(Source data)
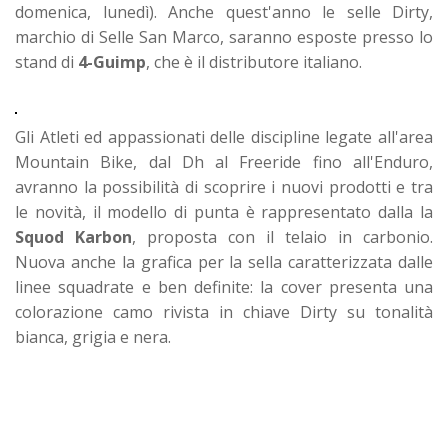
domenica, lunedì). Anche quest'anno le selle Dirty,
marchio di Selle San Marco, saranno esposte presso lo
stand di
4-Guimp
, che è il distributore italiano.
Gli Atleti ed appassionati delle discipline legate all'area
Mountain Bike, dal Dh al Freeride fino all'Enduro,
avranno la possibilità di scoprire i nuovi prodotti e tra
le novità, il modello di punta è rappresentato dalla la
Squod Karbon
, proposta con il telaio in carbonio.
Nuova anche la grafica per la sella caratterizzata dalle
linee squadrate e ben definite: la cover presenta una
colorazione camo rivista in chiave Dirty su tonalità
bianca, grigia e nera.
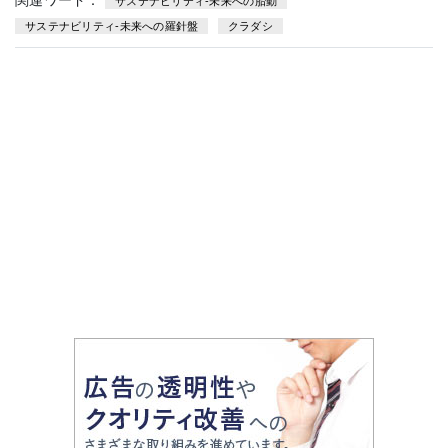
関連ワード：
サステナビリティ-未来への胎動
サステナビリティ-未来への羅針盤
クラダシ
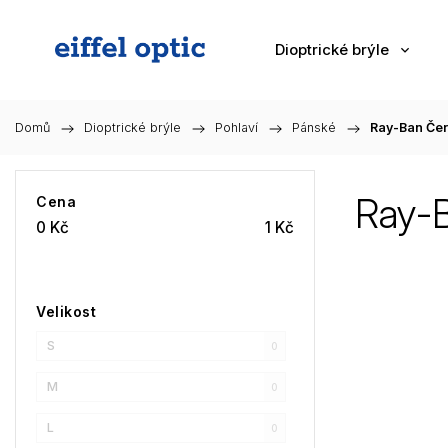
Dioptrické brýle
Domů
/
Dioptrické brýle
/
Pohlaví
/
Pánské
/
Ray-Ban Če
Ray-
Cena
0
Kč
1
Kč
Velikost
S
0
M
0
L
0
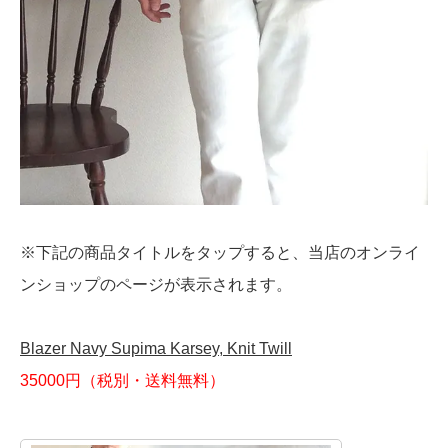
※下記の商品タイトルをタップすると、当店のオンライ
ンショップのページが表示されます。
Blazer Navy Supima Karsey, Knit Twill
35000円（税別・送料無料）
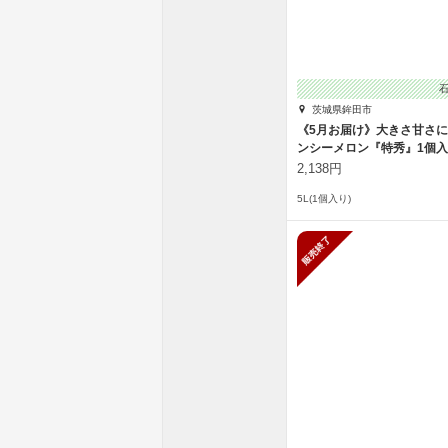
茨城県鉾田市
《5月お届け》大きさ甘さ
ンシーメロン『特秀』1個
2,138円
5L(1個入り)
販売終了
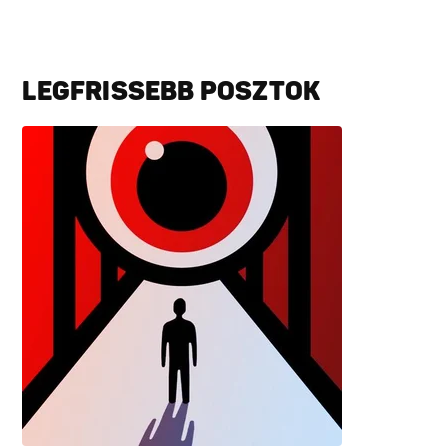
LEGFRISSEBB POSZTOK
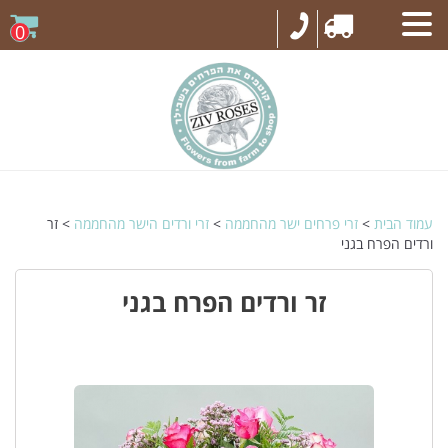
0
עמוד הבית
>
זרי פרחים ישר מהחממה
>
זרי ורדים הישר מהחממה
> זר
ורדים הפרח בגני
זר ורדים הפרח בגני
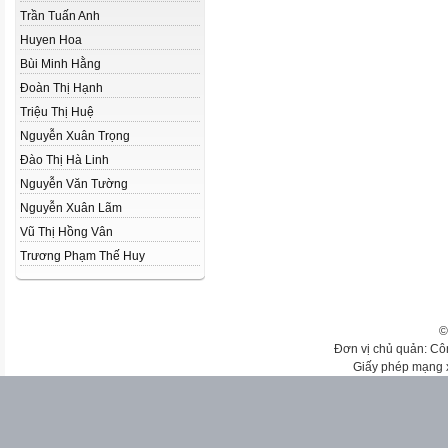
Trần Tuấn Anh
Huyen Hoa
Bùi Minh Hằng
Đoàn Thị Hạnh
Triệu Thị Huệ
Nguyễn Xuân Trọng
Đào Thị Hà Linh
Nguyễn Văn Tường
Nguyễn Xuân Lãm
Vũ Thị Hồng Vân
Trương Phạm Thế Huy
©
Đơn vị chủ quản: Cô
Giấy phép mạng 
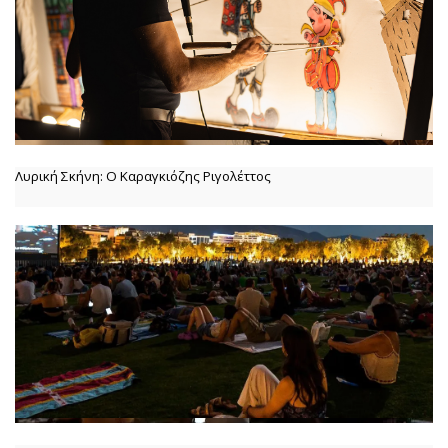
Λυρική Σκήνη: Ο Καραγκιόζης Ριγολέττος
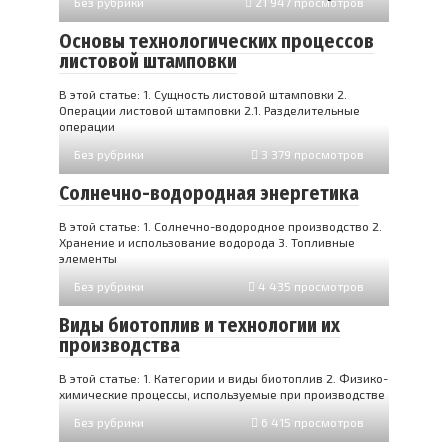
Без рубрики
21 947 просмотров
Основы технологических процессов
листовой штамповки
В этой статье: 1. Сущность листовой штамповки 2.
Операции листовой штамповки 2.1. Разделительные
операции
Без рубрики
3 379 просмотров
Солнечно-водородная энергетика
В этой статье: 1. Солнечно-водородное производство 2.
Хранение и использование водорода 3. Топливные
элементы
Без рубрики
4 435 просмотров
Виды биотоплив и технологии их
производства
В этой статье: 1. Категории и виды биотоплив 2. Физико-
химические процессы, используемые при производстве
Без рубрики
6 415 просмотров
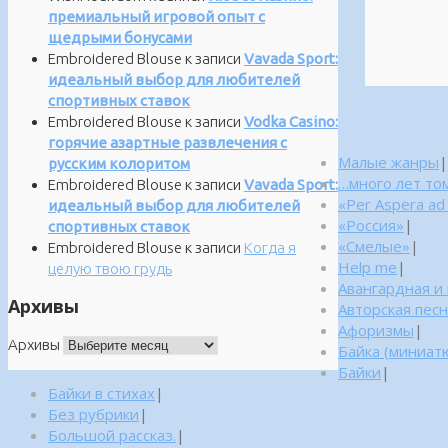
премиальный игровой опыт с
щедрыми бонусами
Embroidered Blouse
к записи
Vavada Sport:
идеальный выбор для любителей
спортивных ставок
Embroidered Blouse
к записи
Vodka Casino:
горячие азартные развлечения с
Малые жанры
|
русским колоритом
…много лет то
Embroidered Blouse
к записи
Vavada Sport:
«Per Aspera ad
идеальный выбор для любителей
«Россия»
|
спортивных ставок
«Смелые»
|
Embroidered Blouse
к записи
Когда я
Help me
|
целую твою грудь
Авангардная и
Архивы
Авторская пес
Афоризмы
|
Архивы
Байка (миниатю
Байки
|
Байки в стихах
|
Без рубрики
|
Большой рассказ.
|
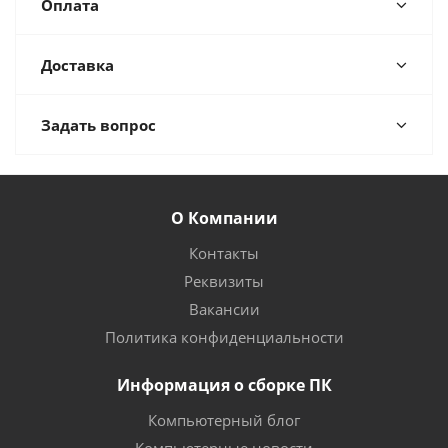
Оплата
Доставка
Задать вопрос
О Компании
Контакты
Реквизиты
Вакансии
Политика конфиденциальности
Информация о сборке ПК
Компьютерный блог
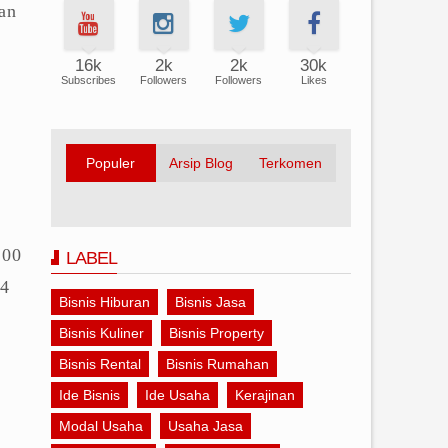
an
16k
2k
2k
30k
Subscribes
Followers
Followers
Likes
Populer
Arsip Blog
Terkomen
.00
LABEL
 4
Bisnis Hiburan
Bisnis Jasa
Bisnis Kuliner
Bisnis Property
Bisnis Rental
Bisnis Rumahan
Ide Bisnis
Ide Usaha
Kerajinan
Modal Usaha
Usaha Jasa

What the task asks: The output should be exactly the lines above from the line containing "marchio di Selle" to the line containing "Nuova anche la", inclusive, with no other lines.

Answer box:
marchio di Selle San Marco, saranno esposte presso lo
stand di
4-Guimp
, che è il distributore italiano.
Gli Atleti ed appassionati delle discipline legate all'area
Mountain Bike, dal Dh al Freeride fino all'Enduro,
avranno la possibilità di scoprire i nuovi prodotti e tra
le novità, il modello di punta è rappresentato dalla la
Squod Karbon
, proposta con il telaio in carbonio.
Nuova anche la grafica per la sella caratterizzata dalle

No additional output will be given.